Give the entries again, exactly as they stand.

[[ RECORD EXTRACTS, beginning ]]

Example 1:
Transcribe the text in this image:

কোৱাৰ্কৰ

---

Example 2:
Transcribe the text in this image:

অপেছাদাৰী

[[ RECORD EXTRACTS, end ]]

WRITTEN SOLUTION
Example 1:
Transcribe the text in this image:

কোৱাৰ্কৰ

---

Example 2:
Transcribe the text in this image:

অপেছাদাৰী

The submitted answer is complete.